Solving the hybrid work paradox will be the challenge of the decade. We need policies and technology tuned for flexibility, but policies and technology alone are not enough. Every leader must also ask: How do I rebuild social capital and connection back to mission, culture and team? How do I help people prioritize individual wellbeing and work in sustainable ways? As Satya has said: “Our new data shows there is no one-size-fits-all approach to hybrid work, as employee expectations continue to change. The only way for organizations to solve for this complexity is to embrace flexibility across their entire operating model, including the ways people work, the places they inhabit and how they approach business process.”

All of this will be key to attracting and retaining talent at a moment that our colleagues at LinkedIn are calling the “Great Reshuffle.” As companies rethink their working models, cultures and company values, employees are rethinking not only how and where they work, but why.

Ultimately, there is great possibility in these changes. Employers and employees have an opportunity to build new relationships grounded in shared values and a common mission. And more people will be doing work that brings them fulfillment, leading to greater success for organizations who engage their employees with compassion and trust. But the data also underscores the imperative for business leaders to transform themselves to attract and retain top talent as employee expectations evolve.

Taken together, the Hybrid Work Paradox and the Great Reshuffle are creating fundamental changes in the global labor market. Ultimately, no one can predict how things will shake out. But history has shown us that there is always opportunity in turbulent times.

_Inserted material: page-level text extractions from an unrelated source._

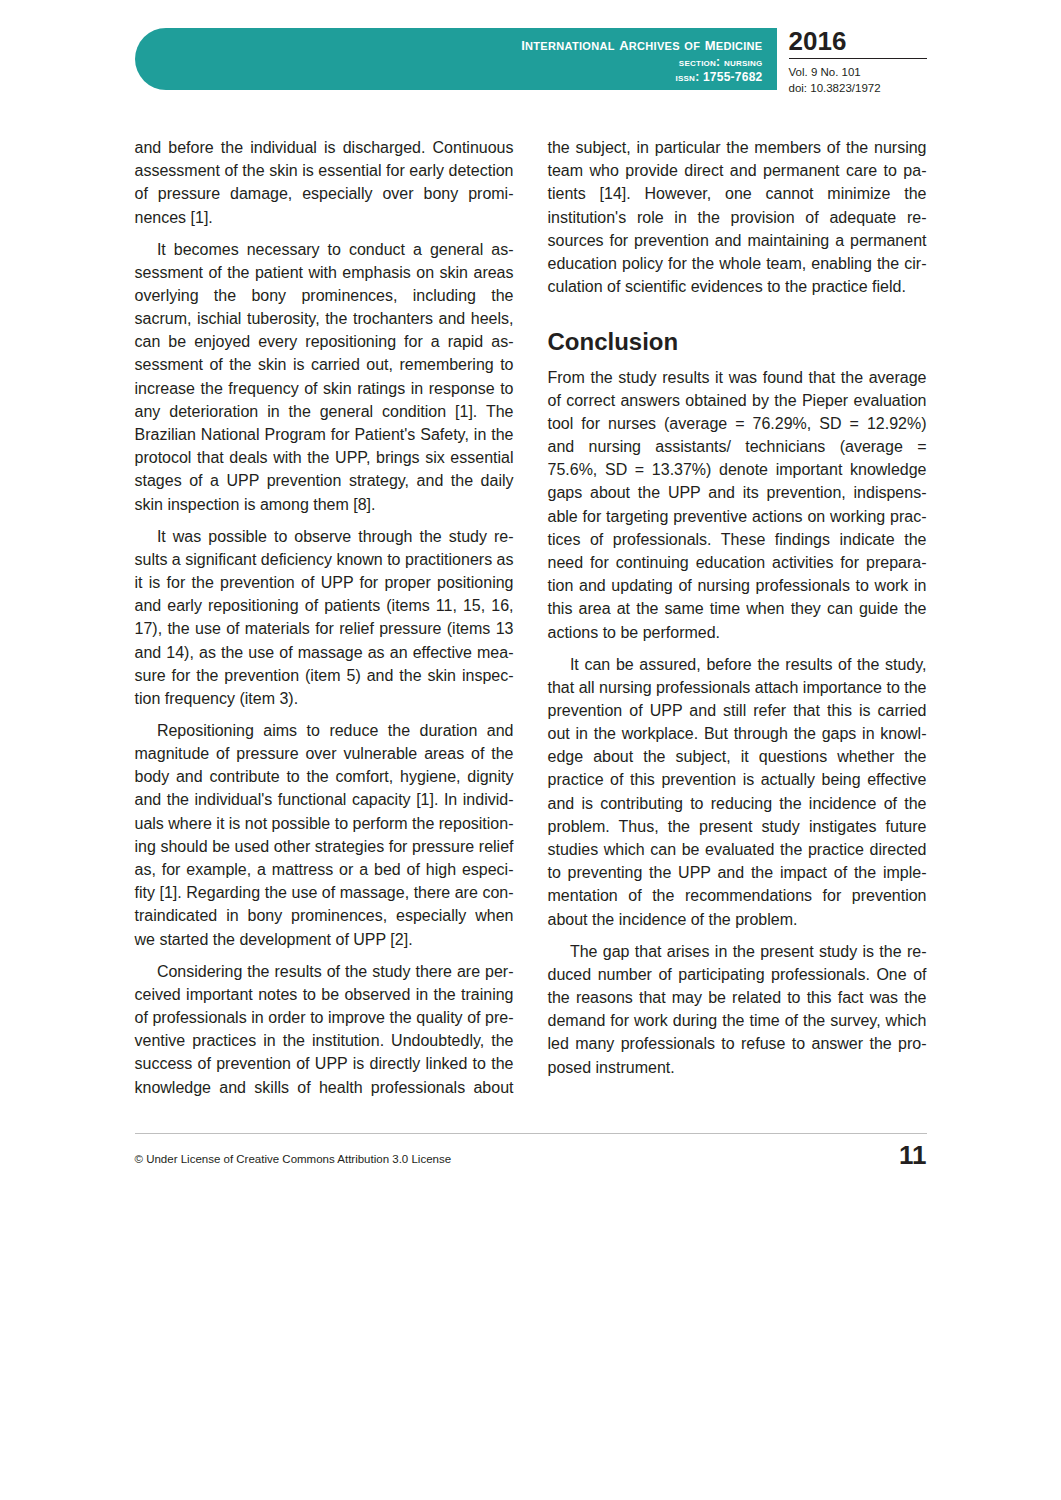International Archives of Medicine
Section: Nursing
ISSN: 1755-7682
2016
Vol. 9 No. 101
doi: 10.3823/1972
and before the individual is discharged. Continuous assessment of the skin is essential for early detection of pressure damage, especially over bony prominences [1].
It becomes necessary to conduct a general assessment of the patient with emphasis on skin areas overlying the bony prominences, including the sacrum, ischial tuberosity, the trochanters and heels, can be enjoyed every repositioning for a rapid assessment of the skin is carried out, remembering to increase the frequency of skin ratings in response to any deterioration in the general condition [1]. The Brazilian National Program for Patient's Safety, in the protocol that deals with the UPP, brings six essential stages of a UPP prevention strategy, and the daily skin inspection is among them [8].
It was possible to observe through the study results a significant deficiency known to practitioners as it is for the prevention of UPP for proper positioning and early repositioning of patients (items 11, 15, 16, 17), the use of materials for relief pressure (items 13 and 14), as the use of massage as an effective measure for the prevention (item 5) and the skin inspection frequency (item 3).
Repositioning aims to reduce the duration and magnitude of pressure over vulnerable areas of the body and contribute to the comfort, hygiene, dignity and the individual's functional capacity [1]. In individuals where it is not possible to perform the repositioning should be used other strategies for pressure relief as, for example, a mattress or a bed of high especifity [1]. Regarding the use of massage, there are contraindicated in bony prominences, especially when we started the development of UPP [2].
Considering the results of the study there are perceived important notes to be observed in the training of professionals in order to improve the quality of preventive practices in the institution. Undoubtedly, the success of prevention of UPP is directly linked to the knowledge and skills of health professionals about the subject, in particular the members of the nursing team who provide direct and permanent care to patients [14]. However, one cannot minimize the institution's role in the provision of adequate resources for prevention and maintaining a permanent education policy for the whole team, enabling the circulation of scientific evidences to the practice field.
Conclusion
From the study results it was found that the average of correct answers obtained by the Pieper evaluation tool for nurses (average = 76.29%, SD = 12.92%) and nursing assistants/ technicians (average = 75.6%, SD = 13.37%) denote important knowledge gaps about the UPP and its prevention, indispensable for targeting preventive actions on working practices of professionals. These findings indicate the need for continuing education activities for preparation and updating of nursing professionals to work in this area at the same time when they can guide the actions to be performed.
It can be assured, before the results of the study, that all nursing professionals attach importance to the prevention of UPP and still refer that this is carried out in the workplace. But through the gaps in knowledge about the subject, it questions whether the practice of this prevention is actually being effective and is contributing to reducing the incidence of the problem. Thus, the present study instigates future studies which can be evaluated the practice directed to preventing the UPP and the impact of the implementation of the recommendations for prevention about the incidence of the problem.
The gap that arises in the present study is the reduced number of participating professionals. One of the reasons that may be related to this fact was the demand for work during the time of the survey, which led many professionals to refuse to answer the proposed instrument.
© Under License of Creative Commons Attribution 3.0 License
11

Companies that are adaptable and able to continuously innovate will have the advantage. To really compete, however, they’ll need to enable sustainable productivity for their employees. Right now, the power has shifted from employer to employee and people will vote with their feet. As conditions change, this pendulum of power will continue to swing in both directions, but one thing remains constant: those companies with a better employee experience for all employees – from the virtual boardroom to the factory floor — will be the ones to attract and retain better talent.